Let $X$ follow a Beta distribution in $[0,1]$ with some parameters, and $Y$ be a non-negative random variable, independent of $X$.
Is it possible for $Y$ to have a distribution such that $Z = XY$ follows an Exponential distribution?
A bit of elaboration
By the formula for the density of the product distribution we can write
$$f_z(z) = \int_0^1\frac {1}{x}f_x(x)f_y(z/x)dx = \int_0^1\frac {dF_x(x)}{dx}\left(\frac {1}{x}f_y(z/x)\right)dx$$
$$=F_x(x)\left(\frac {1}{x}f_y(z/x)\right)|^1_0 - \int_0^1F_x(x)\left(-\frac {1}{x^2}f_y(z/x)-\frac {z}{x^3}f'_y(z/x)\right)dx$$
$$=f_y(z) + \int_0^1\frac {1}{x^2}F_x(x)\left(f_y(z/x)+\frac {z}{x}f'_y(z/x)\right)dx \tag{1}$$
To obtain the last step, I think that we have already assumed that $f_y(\cdot)$ goes to zero "fast enough".

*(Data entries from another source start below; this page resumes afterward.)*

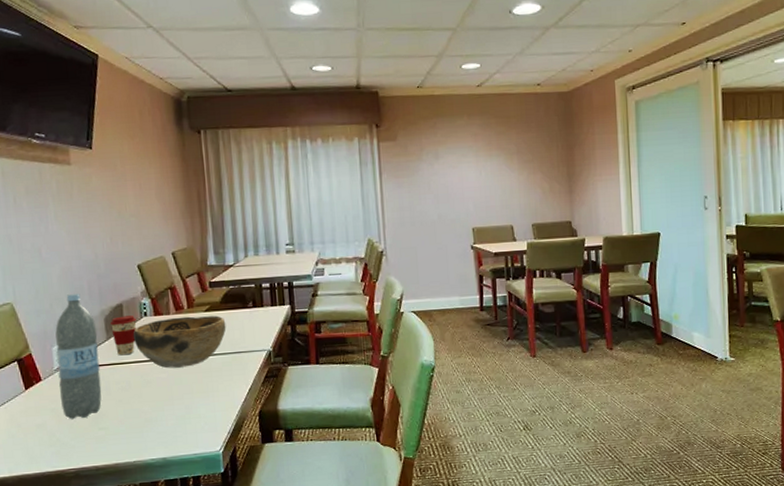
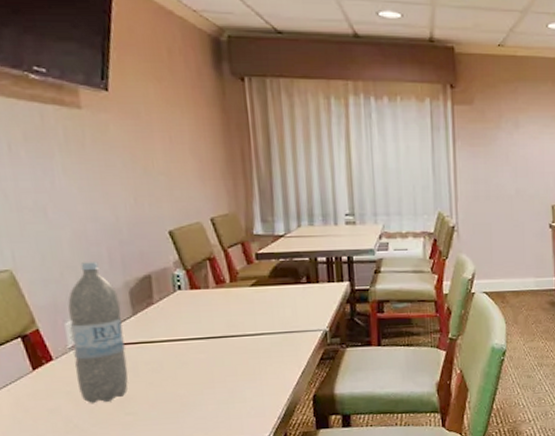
coffee cup: present [111,315,137,356] -> none [137,288,169,333]
decorative bowl: present [133,315,226,369] -> none [164,291,276,348]

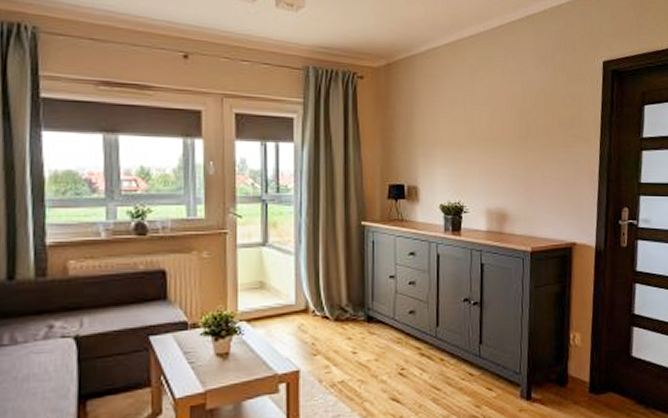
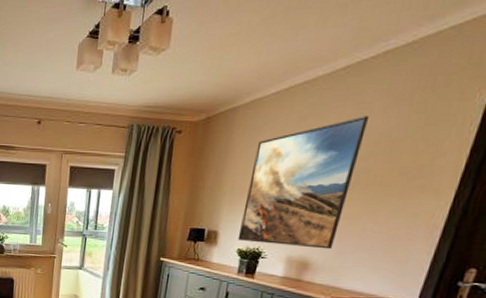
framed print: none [438,71,527,199] -> present [237,115,370,250]

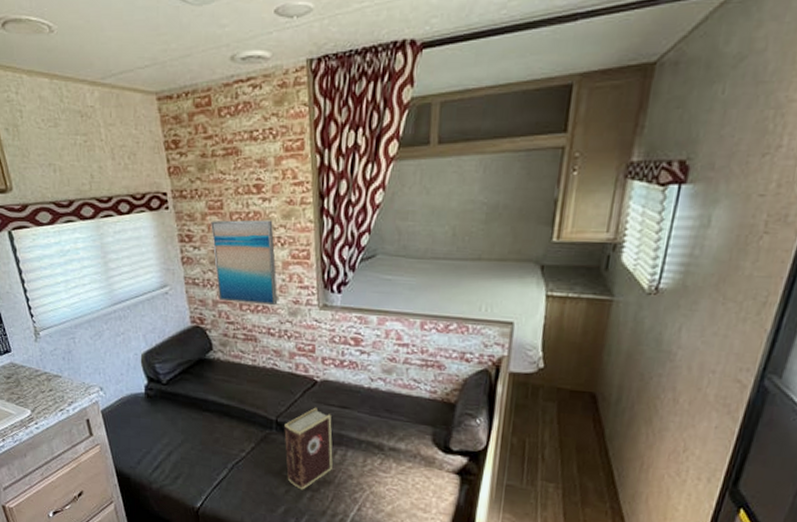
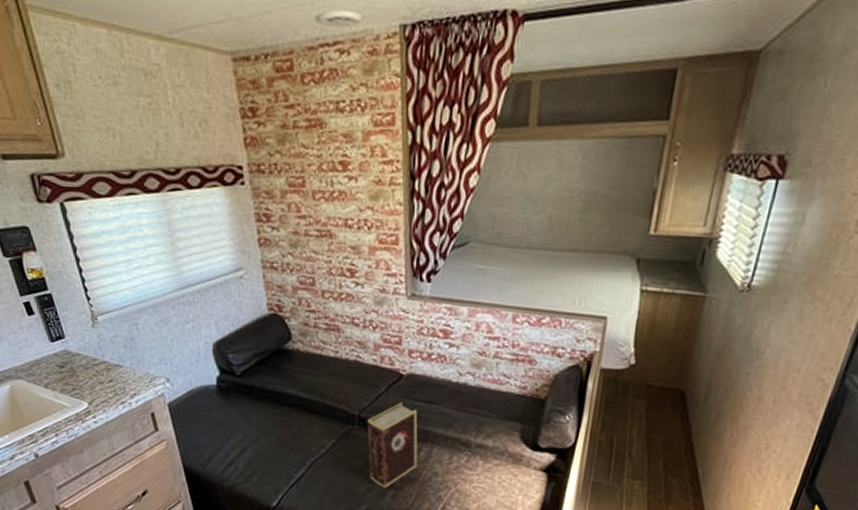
wall art: present [211,219,278,306] -> none [291,199,364,294]

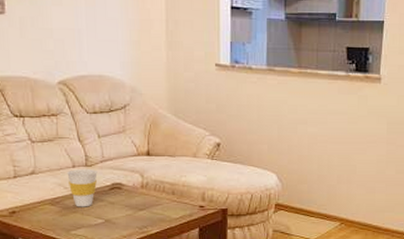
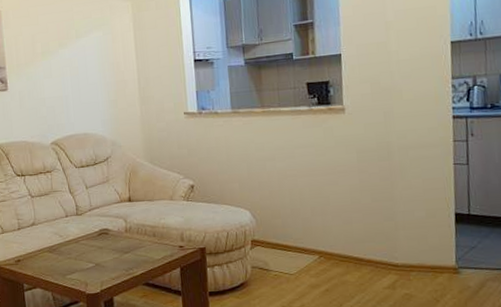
cup: present [67,168,98,207] -> none [61,217,87,253]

If this is to be a density for an r.v. in $[0.\infty]$, it must be the case that
$$\int_0^{\infty}f_y(z)dz + \int_0^{\infty}\int_0^1\frac {1}{x^2}F_x(x)\left(f_y(z/x)+\frac {z}{x}f'_y(z/x)\right)dx dz = 1 \tag{2}$$
But if $f_y(\cdot)$ is a densirty of a non-negative randomm variable, it follows that the first intergal should equal unity on its own (here $z$ is just the dummy variable of intergation). So a -necessary- condition is that
$$\int_0^{\infty}\int_0^1\frac {1}{x^2}F_x(x)\left(f_y(z/x)+\frac {z}{x}f'_y(z/x)\right)dx dz =0$$
where $F_x(x)$ is the cdf of the Beta distribution.
So the question is: is there a density $f_y(\cdot)$ such that it satisfies $(2)$ and makes $(1)$ equal to $\lambda e^{-\lambda z}$ for $\lambda>0$?
I am concerned mainly with existence, I don't expect to obtain $f_y(\cdot)$.